Update | China Overseas Land aims to close Citic deal in six months

Property giant beats estimates with 22.5 per cent gain in profit on expanded sales

Property giant China Overseas Land & Investment said it aims to complete the acquisition of assets from Citic, China’s largest state-backed conglomerate, in less than six months as it reported net profit increased 22.5 per cent last year.

The state-owned firm said net profit rose to HK$33.3 billion last year, beating the average estimate for HK$28.9 billion in a Thomson Reuters poll of 25 analysts, helped by expanded sales and the spin-off of its property management business. Revenue grew 6.9 per cent.

At the result briefing on Friday, chairman Hao Jianmin said that as the Citic deal involved asset transfers between the two firms, regulatory approval would take time.

READ MORE: Developer China Overseas Land mulls hedging against yuan weakness

“Most [of the assets] are in first and second-tier cities [in China], so I believe there won’t be any difficulties selling the projects,” Hao added.

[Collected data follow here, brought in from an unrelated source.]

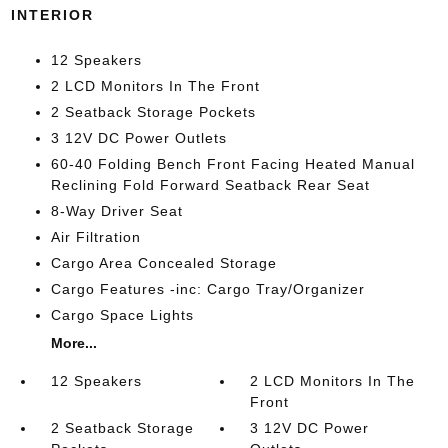
INTERIOR
12 Speakers
2 LCD Monitors In The Front
2 Seatback Storage Pockets
3 12V DC Power Outlets
60-40 Folding Bench Front Facing Heated Manual
Reclining Fold Forward Seatback Rear Seat
8-Way Driver Seat
Air Filtration
Cargo Area Concealed Storage
Cargo Features -inc: Cargo Tray/Organizer
Cargo Space Lights
More...
12 Speakers
2 LCD Monitors In The
Front
2 Seatback Storage
3 12V DC Power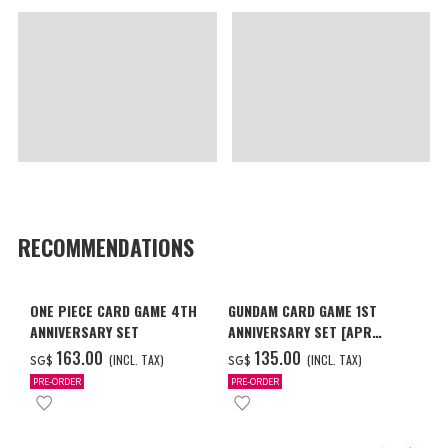
RECOMMENDATIONS
ONE PIECE CARD GAME 4TH
GUNDAM CARD GAME 1ST
ANNIVERSARY SET
ANNIVERSARY SET [APR
2027 DELIVERY]
‌163.00
‌135.00
(INCL. TAX)
(INCL. TAX)
SG$
SG$
PRE-ORDER
PRE-ORDER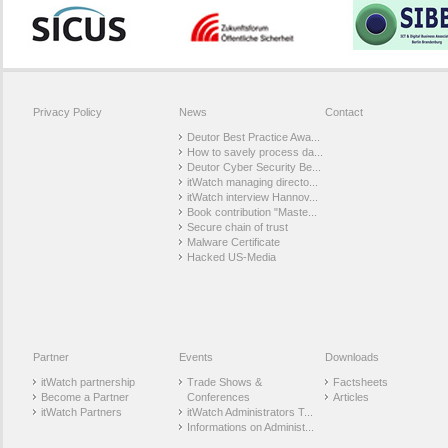
Privacy Policy
News
Contact
Deutor Best Practice Awa...
How to savely process da...
Deutor Cyber Security Be...
itWatch managing directo...
itWatch interview Hannov...
Book contribution "Maste...
Secure chain of trust
Malware Certificate
Hacked US-Media
Partner
Events
Downloads
itWatch partnership
Trade Shows &
Factsheets
Become a Partner
Conferences
Articles
itWatch Partners
itWatch Administrators T...
Informations on Administ...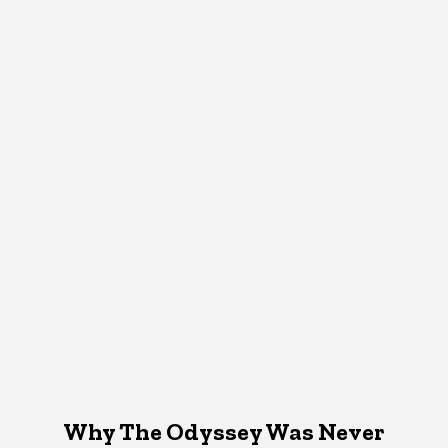
Why The Odyssey Was Never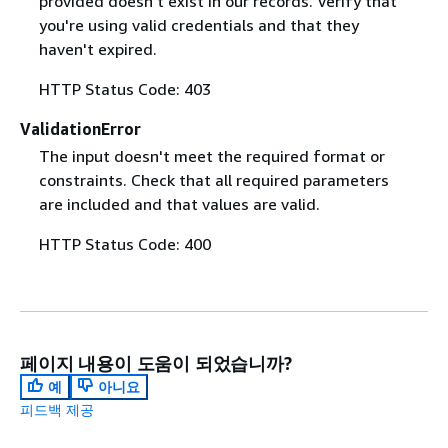
provided doesn't exist in our records. Verify that
you're using valid credentials and that they
haven't expired.
HTTP Status Code: 403
ValidationError
The input doesn't meet the required format or
constraints. Check that all required parameters
are included and that values are valid.
HTTP Status Code: 400
페이지 내용이 도움이 되었습니까?
예
아니요
피드백 제공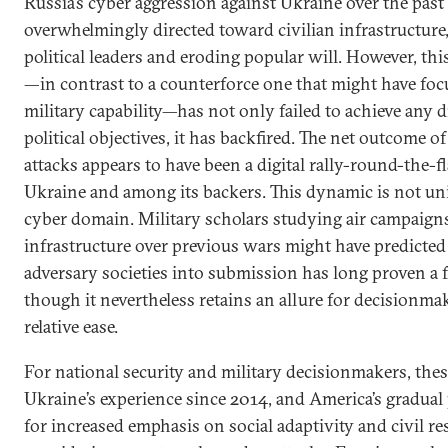
Russia’s cyber aggression against Ukraine over the pas
overwhelmingly directed toward civilian infrastructure
political leaders and eroding popular will. However, th
—in contrast to a counterforce one that might have foc
military capability—has not only failed to achieve any di
political objectives, it has backfired. The net outcome of
attacks appears to have been a digital rally-round-the-f
Ukraine and among its backers. This dynamic is not uni
cyber domain. Military scholars studying air campaigns
infrastructure over previous wars might have predict
adversary societies into submission has long proven a f
though it nevertheless retains an allure for decisionmak
relative ease.
For national security and military decisionmakers, these
Ukraine’s experience since 2014, and America’s gradual 
for increased emphasis on social adaptivity and civil r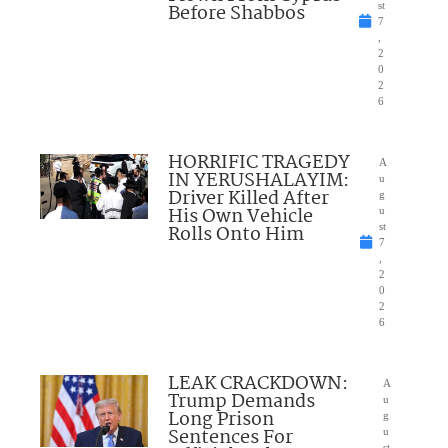
Before Shabbos
st
7
,
2
0
2
6
HORRIFIC TRAGEDY
A
IN YERUSHALAYIM:
u
Driver Killed After
g
His Own Vehicle
u
Rolls Onto Him
st
7
,
2
0
2
6
LEAK CRACKDOWN:
A
Trump Demands
u
Long Prison
g
Sentences For
u
st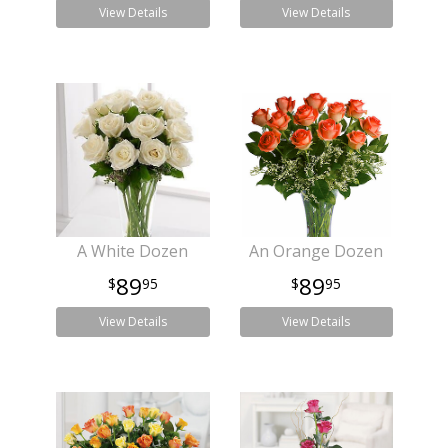
View Details
View Details
A White Dozen
An Orange Dozen
89
89
95
95
View Details
View Details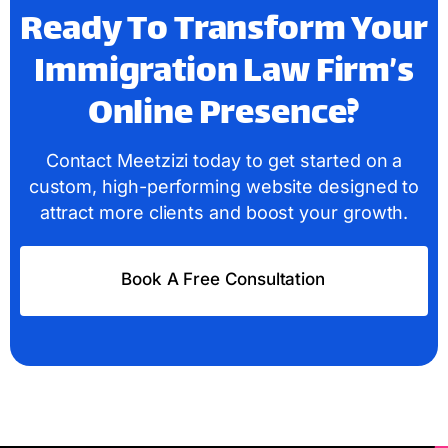
Ready To Transform Your
Immigration Law Firm’s
Online Presence?
Contact Meetzizi today to get started on a
custom, high-performing website designed to
attract more clients and boost your growth.
Book A Free Consultation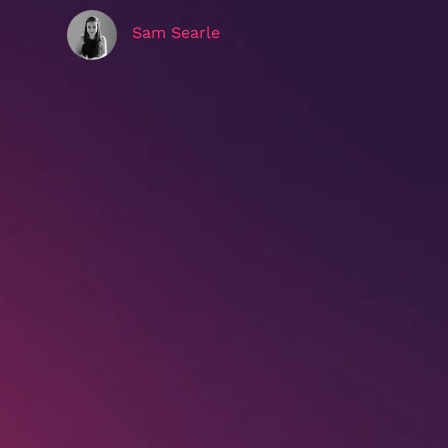
Sam Searle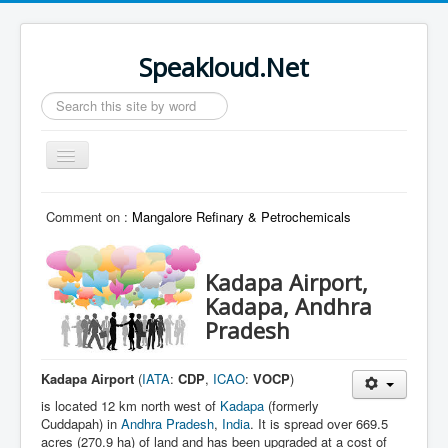
Speakloud.Net
Search
...
Toggle
Navigation
Home
Comment on :
Mangalore Refinary & Petrochemicals
Kadapa Airport,
Kadapa, Andhra
Pradesh
Kadapa Airport
(
IATA
:
CDP
,
ICAO
:
VOCP
)
is located 12 km north west of
Kadapa
(formerly
Cuddapah) in
Andhra Pradesh
,
India
. It is spread over 669.5
acres (270.9 ha) of land and has been upgraded at a cost of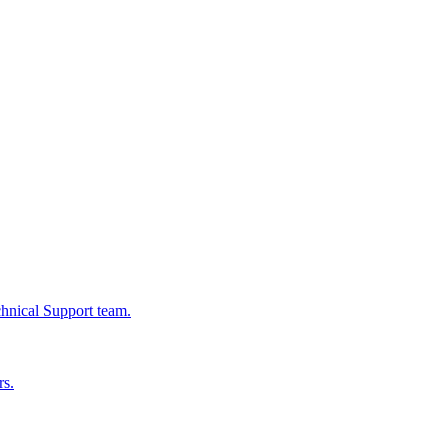
chnical Support team.
rs.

In a statement to the Hong Kong stock exchange on Monday, China Overseas said it would buy property assets from Citic for 31 billion yuan. In return, it would issue 1.09 billion new shares at HK$27.13 each, worth a total of HK$29.72 billion, and transfer 6.15 billion yuan worth of property assets to Citic.

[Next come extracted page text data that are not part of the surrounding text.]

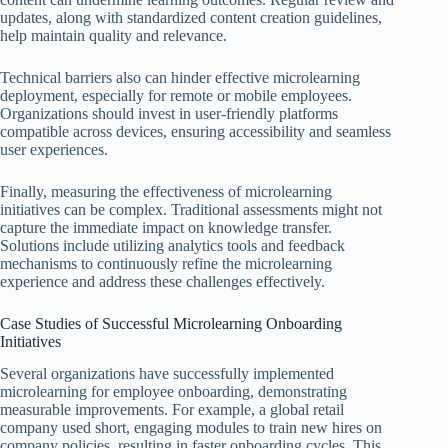
updates, along with standardized content creation guidelines,
help maintain quality and relevance.
Technical barriers also can hinder effective microlearning
deployment, especially for remote or mobile employees.
Organizations should invest in user-friendly platforms
compatible across devices, ensuring accessibility and seamless
user experiences.
Finally, measuring the effectiveness of microlearning
initiatives can be complex. Traditional assessments might not
capture the immediate impact on knowledge transfer.
Solutions include utilizing analytics tools and feedback
mechanisms to continuously refine the microlearning
experience and address these challenges effectively.
Case Studies of Successful Microlearning Onboarding
Initiatives
Several organizations have successfully implemented
microlearning for employee onboarding, demonstrating
measurable improvements. For example, a global retail
company used short, engaging modules to train new hires on
company policies, resulting in faster onboarding cycles. This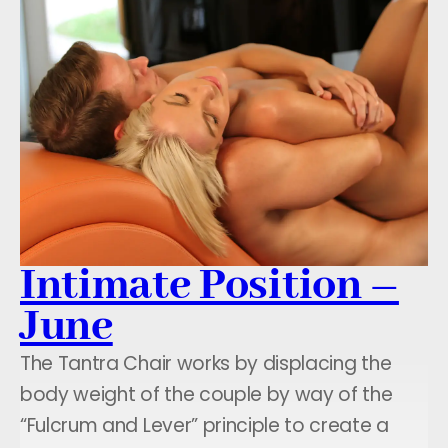
Intimate Position –
June
The Tantra Chair works by displacing the
body weight of the couple by way of the
“Fulcrum and Lever” principle to create a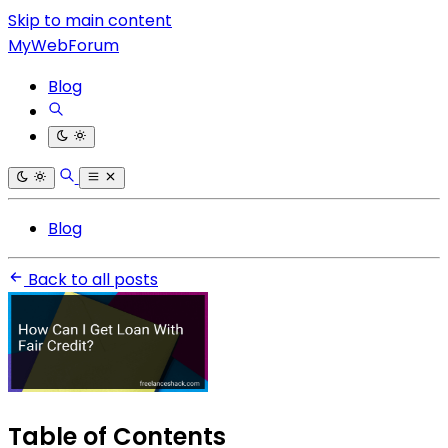
Skip to main content
MyWebForum
Blog
Blog
Back to all posts
Table of Contents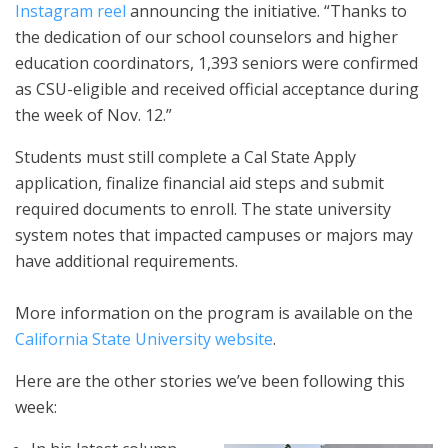
Instagram reel
announcing the initiative. “Thanks to
the dedication of our school counselors and higher
education coordinators, 1,393 seniors were confirmed
as CSU-eligible and received official acceptance during
the week of Nov. 12.”
Students must still complete a Cal State Apply
application, finalize financial aid steps and submit
required documents to enroll. The state university
system notes that impacted campuses or majors may
have additional requirements.
More information on the program is available on the
California State University website
.
Here are the other stories we’ve been following this
week: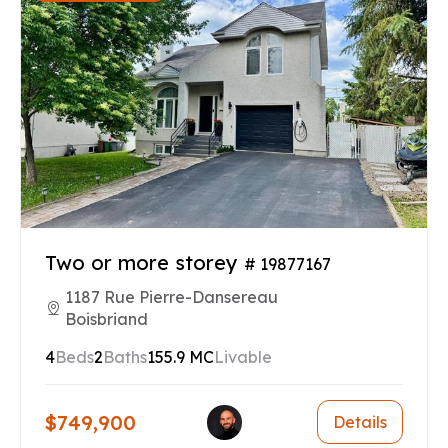
Two or more storey
# 19877167
1187 Rue Pierre-Dansereau
Boisbriand
4
Beds
2
Baths
155.9 MC
Livable
$749,900
Details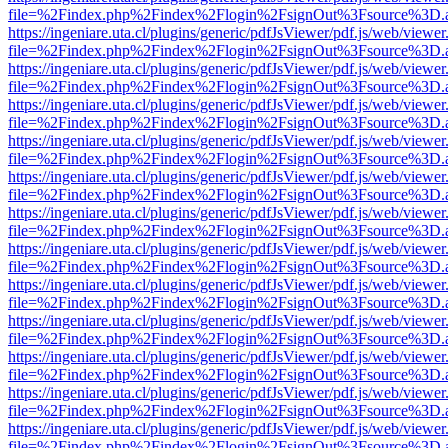
file=%2Findex.php%2Findex%2Flogin%2FsignOut%3Fsource%3D.ame
https://ingeniare.uta.cl/plugins/generic/pdfJsViewer/pdf.js/web/viewer
file=%2Findex.php%2Findex%2Flogin%2FsignOut%3Fsource%3D.ame
https://ingeniare.uta.cl/plugins/generic/pdfJsViewer/pdf.js/web/viewer
file=%2Findex.php%2Findex%2Flogin%2FsignOut%3Fsource%3D.ame
https://ingeniare.uta.cl/plugins/generic/pdfJsViewer/pdf.js/web/viewer
file=%2Findex.php%2Findex%2Flogin%2FsignOut%3Fsource%3D.ame
https://ingeniare.uta.cl/plugins/generic/pdfJsViewer/pdf.js/web/viewer
file=%2Findex.php%2Findex%2Flogin%2FsignOut%3Fsource%3D.ame
https://ingeniare.uta.cl/plugins/generic/pdfJsViewer/pdf.js/web/viewer
file=%2Findex.php%2Findex%2Flogin%2FsignOut%3Fsource%3D.ame
https://ingeniare.uta.cl/plugins/generic/pdfJsViewer/pdf.js/web/viewer
file=%2Findex.php%2Findex%2Flogin%2FsignOut%3Fsource%3D.ame
https://ingeniare.uta.cl/plugins/generic/pdfJsViewer/pdf.js/web/viewer
file=%2Findex.php%2Findex%2Flogin%2FsignOut%3Fsource%3D.ame
https://ingeniare.uta.cl/plugins/generic/pdfJsViewer/pdf.js/web/viewer
file=%2Findex.php%2Findex%2Flogin%2FsignOut%3Fsource%3D.ame
https://ingeniare.uta.cl/plugins/generic/pdfJsViewer/pdf.js/web/viewer
file=%2Findex.php%2Findex%2Flogin%2FsignOut%3Fsource%3D.ame
https://ingeniare.uta.cl/plugins/generic/pdfJsViewer/pdf.js/web/viewer
file=%2Findex.php%2Findex%2Flogin%2FsignOut%3Fsource%3D.ame
https://ingeniare.uta.cl/plugins/generic/pdfJsViewer/pdf.js/web/viewer
file=%2Findex.php%2Findex%2Flogin%2FsignOut%3Fsource%3D.ame
https://ingeniare.uta.cl/plugins/generic/pdfJsViewer/pdf.js/web/viewer
file=%2Findex.php%2Findex%2Flogin%2FsignOut%3Fsource%3D.ame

Hao declined to say what type of assets would be injected into Citic.

Analysts said the asset restructuring would benefit both companies amid an industry consolidation.

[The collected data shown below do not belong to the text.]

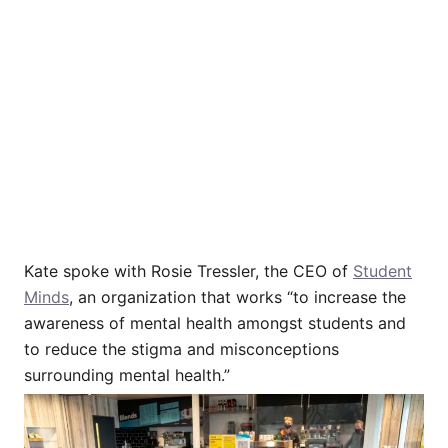
Kate spoke with Rosie Tressler, the CEO of
Student
Minds
, an organization that works “to increase the
awareness of mental health amongst students and
to reduce the stigma and misconceptions
surrounding mental health.”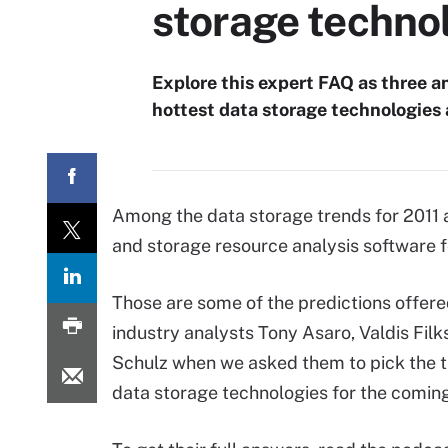
storage techno
Explore this expert FAQ as three an
hottest data storage technologies 
Among the data storage trends for 2011 
and storage resource analysis software f
Those are some of the predictions offer
industry analysts Tony Asaro, Valdis Fil
Schulz when we asked them to pick the t
data storage technologies for the coming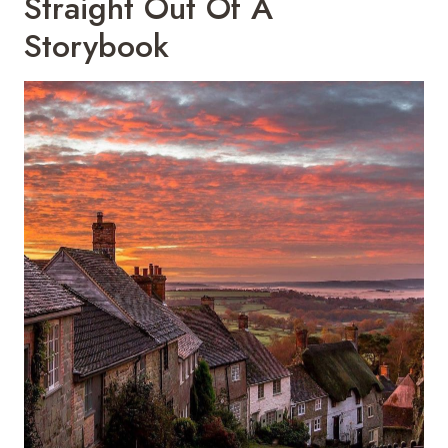
Straight Out Of A
Storybook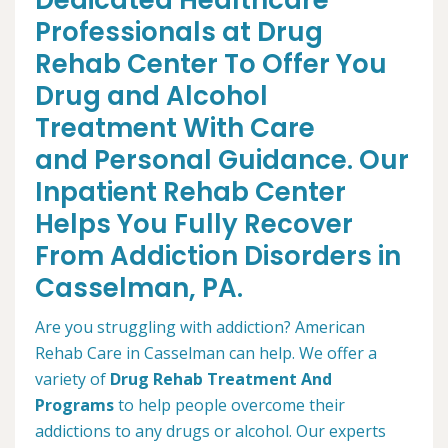
Dedicated Healthcare
Professionals at Drug
Rehab Center To Offer You
Drug and Alcohol
Treatment With Care
and Personal Guidance. Our
Inpatient Rehab Center
Helps You Fully Recover
From Addiction Disorders in
Casselman, PA.
Are you struggling with addiction? American
Rehab Care in Casselman can help. We offer a
variety of
Drug Rehab Treatment And
Programs
to help people overcome their
addictions to any drugs or alcohol. Our experts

Hao said: “We have seen more merger and acquisition opportunities in the market. Professionalisation is the trend of the industry.”

He added that the deal with Citic would enhance the firm’s financial strength and increase its land reserve in one shot.

Hao Jianmin is optimistic about selling the projects as most of the assets to be acquired by China Overseas in the deal are located in first and second-tier cities in China. Photo: Reuters
In a report this week, Standard & Poor’s said: “The proposed acquisition can significantly broaden [China Overseas’] operating scale and solidify its position as the market leader in China’s property development sector.”

While details remain unclear, Citic will inject almost all of its residential developments into China Overseas.

According to Morgan Stanley’s estimates, about 60 to 70 per cent of Citic’s land bank is in the mainland’s first and second-tier cities, with the remainder in lower-tier ones, mainly in Hainan and Guangdong province.

Without taking into account the impact from the deal, China Overseas has set a sales target of 180 billion yuan for this year, which was what it achieved last year.

We have seen more merger and acquisition opportunities in the market. Professionalisation is the trend of the industry
Hao Jianmin, chairman, China Overseas

Hao expects China’s property market to remain stable this year as the government will issue more policies to improve liquidity and support the sector.

He is optimistic about the company’s outlook, saying it will post double-digit growth in coming years.

The developer slashed its net gearing ratio to 6.8 per cent last year.

The board recommended a final dividend of 41 HK cents per share, bringing the full-year payout to 92 HK cents, up 67.8 per cent from 2014.

Shares of China Overseas inched up 0.38 per cent yesterday to close at HK$26.15.